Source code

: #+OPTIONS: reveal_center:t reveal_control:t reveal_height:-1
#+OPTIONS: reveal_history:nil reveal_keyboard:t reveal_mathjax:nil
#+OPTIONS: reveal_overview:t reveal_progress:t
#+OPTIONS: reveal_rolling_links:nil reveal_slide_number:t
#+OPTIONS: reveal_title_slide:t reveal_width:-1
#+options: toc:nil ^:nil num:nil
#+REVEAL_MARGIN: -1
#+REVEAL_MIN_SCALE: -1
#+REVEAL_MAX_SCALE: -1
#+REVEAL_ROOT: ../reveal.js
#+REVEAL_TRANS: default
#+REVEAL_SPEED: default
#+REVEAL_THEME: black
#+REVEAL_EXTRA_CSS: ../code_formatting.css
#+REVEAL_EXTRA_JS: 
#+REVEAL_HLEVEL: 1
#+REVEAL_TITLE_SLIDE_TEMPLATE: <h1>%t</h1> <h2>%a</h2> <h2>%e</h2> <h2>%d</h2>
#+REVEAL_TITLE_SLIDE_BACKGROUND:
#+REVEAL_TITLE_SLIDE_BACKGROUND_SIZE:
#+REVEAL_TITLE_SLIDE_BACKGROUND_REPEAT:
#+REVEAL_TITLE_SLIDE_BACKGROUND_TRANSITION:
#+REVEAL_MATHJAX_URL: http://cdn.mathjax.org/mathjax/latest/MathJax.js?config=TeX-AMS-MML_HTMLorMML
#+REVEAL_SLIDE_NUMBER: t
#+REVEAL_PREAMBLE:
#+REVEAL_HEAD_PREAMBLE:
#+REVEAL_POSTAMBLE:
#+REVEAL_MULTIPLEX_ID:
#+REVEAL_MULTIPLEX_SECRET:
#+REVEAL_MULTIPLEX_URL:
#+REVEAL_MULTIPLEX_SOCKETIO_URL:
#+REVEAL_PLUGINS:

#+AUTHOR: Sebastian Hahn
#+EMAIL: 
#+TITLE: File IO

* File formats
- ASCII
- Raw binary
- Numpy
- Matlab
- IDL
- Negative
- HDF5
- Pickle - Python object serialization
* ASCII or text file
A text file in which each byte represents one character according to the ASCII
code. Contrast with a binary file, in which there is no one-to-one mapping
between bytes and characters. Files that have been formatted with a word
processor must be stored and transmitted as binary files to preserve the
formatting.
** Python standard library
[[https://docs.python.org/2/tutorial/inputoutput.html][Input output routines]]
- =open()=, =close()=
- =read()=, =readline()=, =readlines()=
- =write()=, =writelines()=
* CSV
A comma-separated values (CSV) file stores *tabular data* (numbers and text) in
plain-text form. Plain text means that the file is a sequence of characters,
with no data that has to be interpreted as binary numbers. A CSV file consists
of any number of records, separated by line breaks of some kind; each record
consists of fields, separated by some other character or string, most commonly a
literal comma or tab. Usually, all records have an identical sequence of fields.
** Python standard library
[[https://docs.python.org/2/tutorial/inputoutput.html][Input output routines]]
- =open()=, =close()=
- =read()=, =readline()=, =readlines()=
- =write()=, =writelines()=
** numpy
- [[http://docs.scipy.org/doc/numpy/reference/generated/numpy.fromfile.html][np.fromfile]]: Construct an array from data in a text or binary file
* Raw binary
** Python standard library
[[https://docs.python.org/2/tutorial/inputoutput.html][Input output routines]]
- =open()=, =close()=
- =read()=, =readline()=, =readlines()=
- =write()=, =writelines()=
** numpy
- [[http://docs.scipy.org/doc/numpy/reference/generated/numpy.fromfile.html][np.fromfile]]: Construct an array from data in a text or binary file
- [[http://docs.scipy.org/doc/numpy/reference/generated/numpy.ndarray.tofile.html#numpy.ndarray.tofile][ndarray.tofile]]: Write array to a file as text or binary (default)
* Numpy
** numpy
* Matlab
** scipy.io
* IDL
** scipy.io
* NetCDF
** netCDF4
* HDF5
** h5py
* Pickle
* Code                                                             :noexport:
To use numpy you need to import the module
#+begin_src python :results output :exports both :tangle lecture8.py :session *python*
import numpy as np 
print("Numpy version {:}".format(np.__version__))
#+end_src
--------------------------------
WHAT THE EXERCISE ASKS
Reproduce each entry word for word.

RESULT
Source code

: #+OPTIONS: reveal_center:t reveal_control:t reveal_height:-1
#+OPTIONS: reveal_history:nil reveal_keyboard:t reveal_mathjax:nil
#+OPTIONS: reveal_overview:t reveal_progress:t
#+OPTIONS: reveal_rolling_links:nil reveal_slide_number:t
#+OPTIONS: reveal_title_slide:t reveal_width:-1
#+options: toc:nil ^:nil num:nil
#+REVEAL_MARGIN: -1
#+REVEAL_MIN_SCALE: -1
#+REVEAL_MAX_SCALE: -1
#+REVEAL_ROOT: ../reveal.js
#+REVEAL_TRANS: default
#+REVEAL_SPEED: default
#+REVEAL_THEME: black
#+REVEAL_EXTRA_CSS: ../code_formatting.css
#+REVEAL_EXTRA_JS: 
#+REVEAL_HLEVEL: 1
#+REVEAL_TITLE_SLIDE_TEMPLATE: <h1>%t</h1> <h2>%a</h2> <h2>%e</h2> <h2>%d</h2>
#+REVEAL_TITLE_SLIDE_BACKGROUND:
#+REVEAL_TITLE_SLIDE_BACKGROUND_SIZE:
#+REVEAL_TITLE_SLIDE_BACKGROUND_REPEAT:
#+REVEAL_TITLE_SLIDE_BACKGROUND_TRANSITION:
#+REVEAL_MATHJAX_URL: http://cdn.mathjax.org/mathjax/latest/MathJax.js?config=TeX-AMS-MML_HTMLorMML
#+REVEAL_SLIDE_NUMBER: t
#+REVEAL_PREAMBLE:
#+REVEAL_HEAD_PREAMBLE:
#+REVEAL_POSTAMBLE:
#+REVEAL_MULTIPLEX_ID:
#+REVEAL_MULTIPLEX_SECRET:
#+REVEAL_MULTIPLEX_URL:
#+REVEAL_MULTIPLEX_SOCKETIO_URL:
#+REVEAL_PLUGINS:

#+AUTHOR: Sebastian Hahn
#+EMAIL: 
#+TITLE: File IO

* File formats
- ASCII
- Raw binary
- Numpy
- Matlab
- IDL
- Negative
- HDF5
- Pickle - Python object serialization
* ASCII or text file
A text file in which each byte represents one character according to the ASCII
code. Contrast with a binary file, in which there is no one-to-one mapping
between bytes and characters. Files that have been formatted with a word
processor must be stored and transmitted as binary files to preserve the
formatting.
** Python standard library
[[https://docs.python.org/2/tutorial/inputoutput.html][Input output routines]]
- =open()=, =close()=
- =read()=, =readline()=, =readlines()=
- =write()=, =writelines()=
* CSV
A comma-separated values (CSV) file stores *tabular data* (numbers and text) in
plain-text form. Plain text means that the file is a sequence of characters,
with no data that has to be interpreted as binary numbers. A CSV file consists
of any number of records, separated by line breaks of some kind; each record
consists of fields, separated by some other character or string, most commonly a
literal comma or tab. Usually, all records have an identical sequence of fields.
** Python standard library
[[https://docs.python.org/2/tutorial/inputoutput.html][Input output routines]]
- =open()=, =close()=
- =read()=, =readline()=, =readlines()=
- =write()=, =writelines()=
** numpy
- [[http://docs.scipy.org/doc/numpy/reference/generated/numpy.fromfile.html][np.fromfile]]: Construct an array from data in a text or binary file
* Raw binary
** Python standard library
[[https://docs.python.org/2/tutorial/inputoutput.html][Input output routines]]
- =open()=, =close()=
- =read()=, =readline()=, =readlines()=
- =write()=, =writelines()=
** numpy
- [[http://docs.scipy.org/doc/numpy/reference/generated/numpy.fromfile.html][np.fromfile]]: Construct an array from data in a text or binary file
- [[http://docs.scipy.org/doc/numpy/reference/generated/numpy.ndarray.tofile.html#numpy.ndarray.tofile][ndarray.tofile]]: Write array to a file as text or binary (default)
* Numpy
** numpy
* Matlab
** scipy.io
* IDL
** scipy.io
* NetCDF
** netCDF4
* HDF5
** h5py
* Pickle
* Code                                                             :noexport:
To use numpy you need to import the module
#+begin_src python :results output :exports both :tangle lecture8.py :session *python*
import numpy as np 
print("Numpy version {:}".format(np.__version__))
#+end_src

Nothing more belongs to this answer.